Photo Source: Black Moon
The Gospel of Mark tells of the chaste princess Salome, who's scorned attempt to seduce John the Baptist leads her to strike a bargain with her skeevy stepfather, King Herod Antipas. Obsessed with his stepdaughter, Herod readily agrees to give Salome anything she desires if she will dance for him. After a tantalizing striptease involving seven veils, Salome demands the head of John the Baptist, which horrifies the superstitious Herod. Wilde's 1893 script retells the grisly story with so much eroticism and élan that it was banned from English-speaking stages for almost 40 years.
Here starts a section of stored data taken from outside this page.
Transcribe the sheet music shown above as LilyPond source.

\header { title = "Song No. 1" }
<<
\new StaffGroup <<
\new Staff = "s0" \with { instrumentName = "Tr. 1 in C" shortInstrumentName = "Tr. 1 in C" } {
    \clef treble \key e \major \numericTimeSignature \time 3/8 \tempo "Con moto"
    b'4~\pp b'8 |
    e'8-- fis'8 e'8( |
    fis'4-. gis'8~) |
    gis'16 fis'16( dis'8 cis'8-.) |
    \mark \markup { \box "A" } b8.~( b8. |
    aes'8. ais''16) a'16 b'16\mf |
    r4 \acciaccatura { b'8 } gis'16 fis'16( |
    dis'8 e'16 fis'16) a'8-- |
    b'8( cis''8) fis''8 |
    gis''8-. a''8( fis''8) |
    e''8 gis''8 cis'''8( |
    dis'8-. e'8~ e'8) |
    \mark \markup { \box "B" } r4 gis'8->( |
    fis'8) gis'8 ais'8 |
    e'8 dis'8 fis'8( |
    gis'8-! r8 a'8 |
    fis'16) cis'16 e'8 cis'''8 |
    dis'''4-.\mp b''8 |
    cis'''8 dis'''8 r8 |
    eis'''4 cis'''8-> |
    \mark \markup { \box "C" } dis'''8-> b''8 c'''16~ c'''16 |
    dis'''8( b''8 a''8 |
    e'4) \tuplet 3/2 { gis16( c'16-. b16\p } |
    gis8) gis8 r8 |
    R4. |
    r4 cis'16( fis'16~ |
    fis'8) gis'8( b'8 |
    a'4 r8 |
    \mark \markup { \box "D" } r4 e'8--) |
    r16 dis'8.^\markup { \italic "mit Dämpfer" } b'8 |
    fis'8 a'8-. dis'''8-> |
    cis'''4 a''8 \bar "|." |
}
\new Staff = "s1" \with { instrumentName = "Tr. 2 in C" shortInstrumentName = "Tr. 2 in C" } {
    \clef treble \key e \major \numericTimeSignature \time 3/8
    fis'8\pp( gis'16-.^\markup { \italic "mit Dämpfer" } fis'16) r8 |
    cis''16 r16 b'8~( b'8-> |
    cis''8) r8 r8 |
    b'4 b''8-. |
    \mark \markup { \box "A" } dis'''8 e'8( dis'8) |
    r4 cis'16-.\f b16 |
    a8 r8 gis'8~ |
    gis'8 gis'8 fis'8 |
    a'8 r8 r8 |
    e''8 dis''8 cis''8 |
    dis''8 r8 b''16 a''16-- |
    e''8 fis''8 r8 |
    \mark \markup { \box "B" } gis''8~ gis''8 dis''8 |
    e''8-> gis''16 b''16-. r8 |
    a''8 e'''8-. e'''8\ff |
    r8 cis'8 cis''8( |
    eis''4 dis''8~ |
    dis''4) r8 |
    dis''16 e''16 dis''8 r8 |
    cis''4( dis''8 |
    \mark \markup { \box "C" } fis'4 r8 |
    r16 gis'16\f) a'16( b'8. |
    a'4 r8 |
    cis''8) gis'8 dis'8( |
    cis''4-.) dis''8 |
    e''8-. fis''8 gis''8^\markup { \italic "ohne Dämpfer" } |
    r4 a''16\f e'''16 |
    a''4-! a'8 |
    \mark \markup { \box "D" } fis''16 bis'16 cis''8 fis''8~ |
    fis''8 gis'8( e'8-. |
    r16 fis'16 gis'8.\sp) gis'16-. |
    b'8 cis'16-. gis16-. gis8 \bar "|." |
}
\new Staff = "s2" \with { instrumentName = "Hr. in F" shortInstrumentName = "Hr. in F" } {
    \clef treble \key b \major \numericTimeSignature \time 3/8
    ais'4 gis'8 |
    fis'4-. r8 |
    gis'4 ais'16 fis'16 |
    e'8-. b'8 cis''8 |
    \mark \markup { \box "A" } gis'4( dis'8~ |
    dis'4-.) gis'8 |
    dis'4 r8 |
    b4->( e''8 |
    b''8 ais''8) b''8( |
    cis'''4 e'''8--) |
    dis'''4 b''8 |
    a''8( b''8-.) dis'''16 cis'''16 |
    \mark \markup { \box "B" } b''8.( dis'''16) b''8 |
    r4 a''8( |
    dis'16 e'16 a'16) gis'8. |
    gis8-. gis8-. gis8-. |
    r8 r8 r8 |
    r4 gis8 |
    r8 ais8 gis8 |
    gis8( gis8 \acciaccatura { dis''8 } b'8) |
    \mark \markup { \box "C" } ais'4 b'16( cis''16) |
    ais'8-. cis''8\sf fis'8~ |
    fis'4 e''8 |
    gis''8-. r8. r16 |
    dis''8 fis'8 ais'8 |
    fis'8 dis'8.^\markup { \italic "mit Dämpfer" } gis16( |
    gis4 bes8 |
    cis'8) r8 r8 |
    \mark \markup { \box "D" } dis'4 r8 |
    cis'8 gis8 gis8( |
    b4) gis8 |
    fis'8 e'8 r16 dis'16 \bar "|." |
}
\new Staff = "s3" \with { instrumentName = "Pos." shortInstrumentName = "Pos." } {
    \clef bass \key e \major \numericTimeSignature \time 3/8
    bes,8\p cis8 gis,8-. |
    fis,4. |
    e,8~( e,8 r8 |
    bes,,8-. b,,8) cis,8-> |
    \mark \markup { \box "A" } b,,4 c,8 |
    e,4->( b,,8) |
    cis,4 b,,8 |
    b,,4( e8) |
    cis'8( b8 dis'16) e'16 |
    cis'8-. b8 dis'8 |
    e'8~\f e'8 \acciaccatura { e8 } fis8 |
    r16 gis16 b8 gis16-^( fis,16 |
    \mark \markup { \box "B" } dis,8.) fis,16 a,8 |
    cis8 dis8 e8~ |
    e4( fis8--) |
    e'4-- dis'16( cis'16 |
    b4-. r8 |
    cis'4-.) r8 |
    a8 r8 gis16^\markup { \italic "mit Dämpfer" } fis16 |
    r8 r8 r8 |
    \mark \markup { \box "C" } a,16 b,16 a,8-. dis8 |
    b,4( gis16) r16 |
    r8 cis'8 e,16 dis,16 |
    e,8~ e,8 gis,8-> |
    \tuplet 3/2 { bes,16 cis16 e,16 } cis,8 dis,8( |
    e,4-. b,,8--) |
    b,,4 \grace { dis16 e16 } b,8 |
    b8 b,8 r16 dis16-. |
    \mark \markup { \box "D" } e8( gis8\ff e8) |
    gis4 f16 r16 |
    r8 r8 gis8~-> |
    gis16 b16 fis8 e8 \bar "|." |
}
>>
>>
And yet Migliaccio's austere staging, though nicely spruced up with huge projections of India Evans' gorgeous mixed-media collages, feels bloodless and utterly without humor.
It's hard to imagine, for instance, that Wilde wouldn't want us to chuckle a little as Herod desperately offers his stepdaughter 50 of his prize peacocks instead of the detached head she has requested, but here Alessio Bordoni plays the deluded king for pathos. And despite an expert execution of Natasa Trifan's undulating choreography during the racy veil dance, Karina Fernicola-Ikezoe's Salome comes across more like a huffing parody of a petulant child than a rebuffed virginal seductress, remaining at full-on tantrum throughout.